THE PRAYER OF THE NIGHT SHEPHERD

by Phil Rickman

Pub Date: Oct. 15th, 2004
ISBN: 0-333-90806-6
Publisher: Pan UK/Trafalgar

Myths, legends, a large black hound, and spiritual proof of a visitation from Conan Doyle occupy the country folk of Ledwardine.

Former TV personality Ben Foley has sunk his last shilling into Stanner Hall. Although the Baker Street League has declined to hold its next conference at the Victorian mansion, The White Company, a group determined to contact Conan Doyle psychically to prove his Hound of the Baskervilles was based on local legend, has booked rooms. Independent TV producer Anthony Largo, whom Ben has talked into filming the proceedings, seems especially keen on the project once he meets the lovely hotel manager, Natalie, now sharing digs with reticent farmer Jeremy Berrows. Also keeping secrets is teenaged chambermaid/gofer Jane Watkins, who knows her mum, Rev.
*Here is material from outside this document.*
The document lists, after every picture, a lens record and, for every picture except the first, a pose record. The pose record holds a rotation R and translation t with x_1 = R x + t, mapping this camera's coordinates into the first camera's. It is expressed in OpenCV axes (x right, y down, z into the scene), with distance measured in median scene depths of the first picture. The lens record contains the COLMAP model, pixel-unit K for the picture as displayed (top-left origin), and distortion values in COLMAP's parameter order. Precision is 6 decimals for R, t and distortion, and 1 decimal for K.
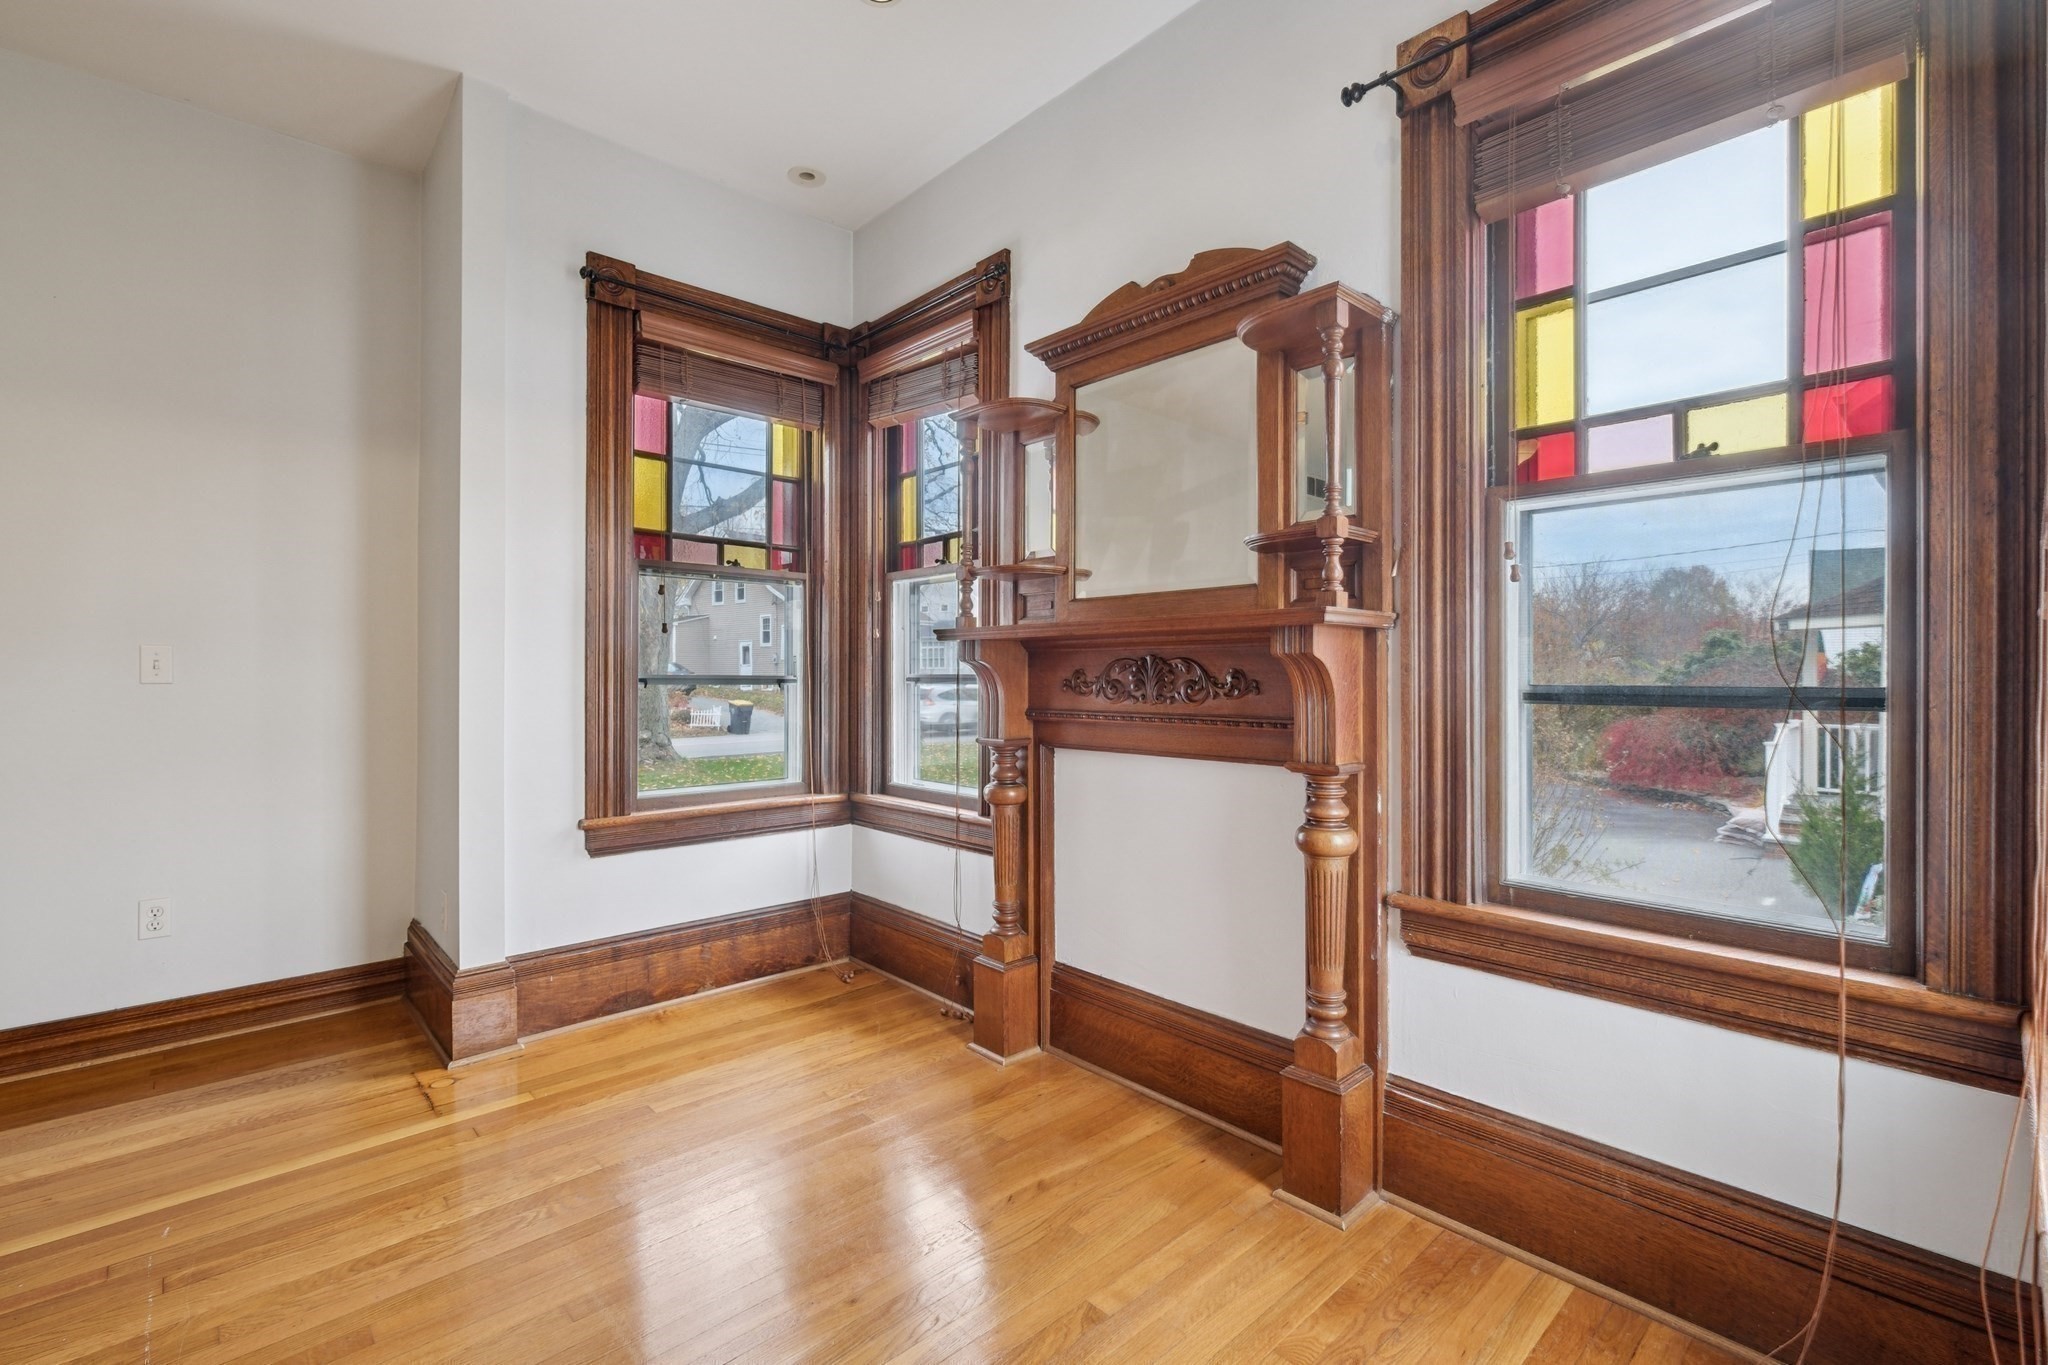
lens RADIAL K [[898.4, 0, 1019.1], [0, 898.4, 675.2], [0, 0, 1]] dist [-0.002803, -0.000796]
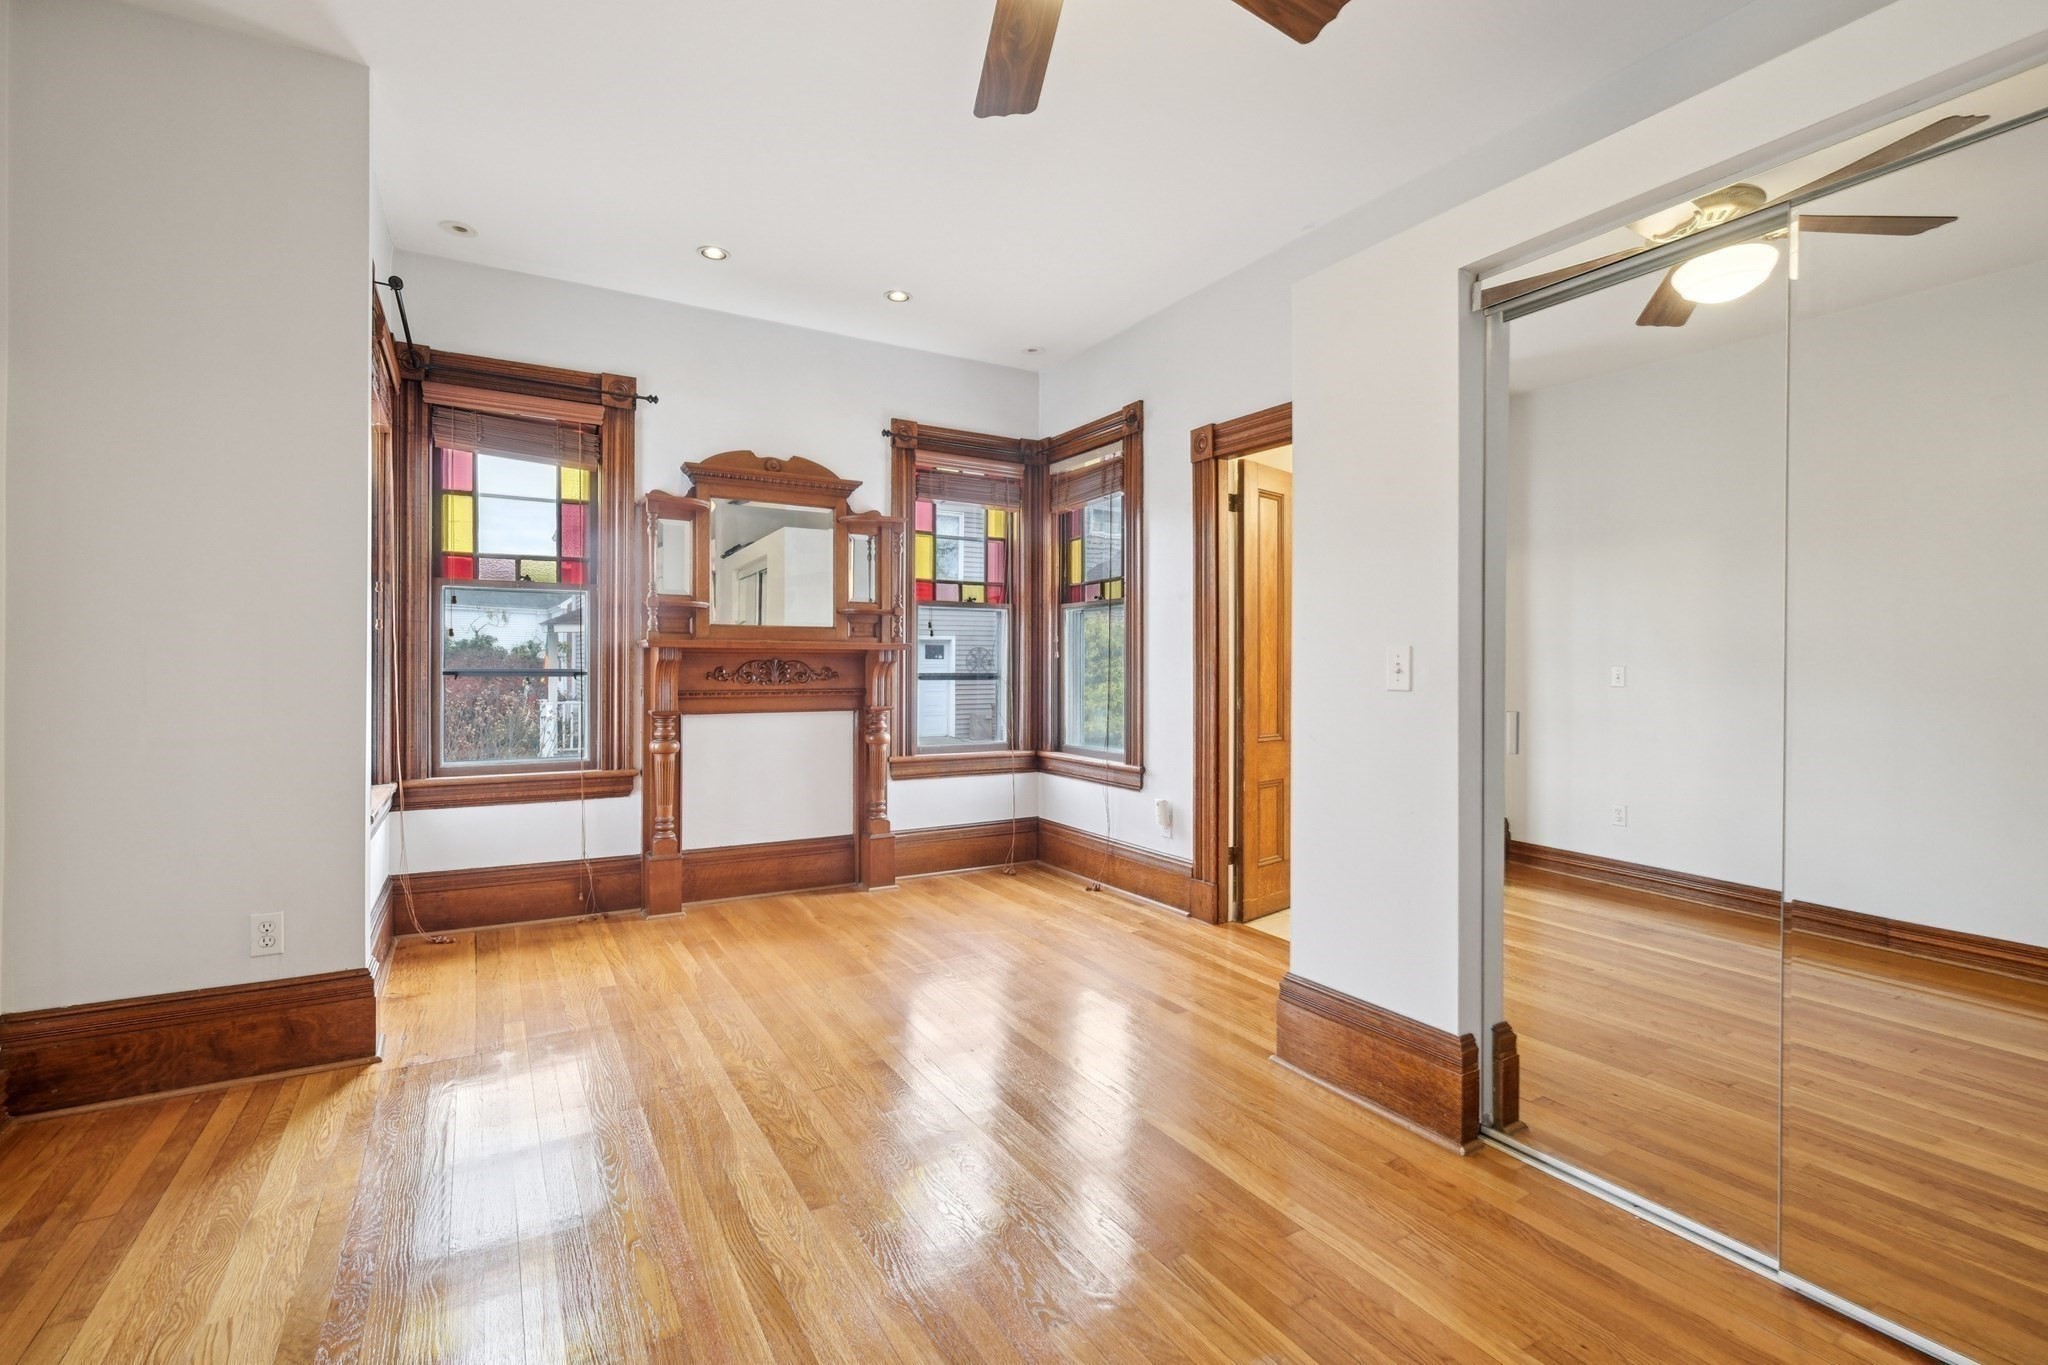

Merrily Watkins, Deliverance Consultant for the Church of England, will find the proceedings hogwash. Meantime, local squire Sebbie Dacre, a bad-tempered alcoholic with madness in his family tree, is hiring gunmen and shooting up Jeremy’s farm, which used to belong to Sebbie’s family. Snow falls. Ectoplasm unfurls (maybe). And there are sightings of an enormous hound that, according to local legend, is a fatal portent that can be traced 500 years back to the death of Thomas Vaughn.

Rickman, a thinking reader’s Elizabeth George, continues his traversal of Welsh superstitions, Church of England conundrums, and true-crime touchstones (The Lamp of the Wicked, 2003, etc.) with an added bonus for Sherlockians: an explanation of that Hound’s genesis.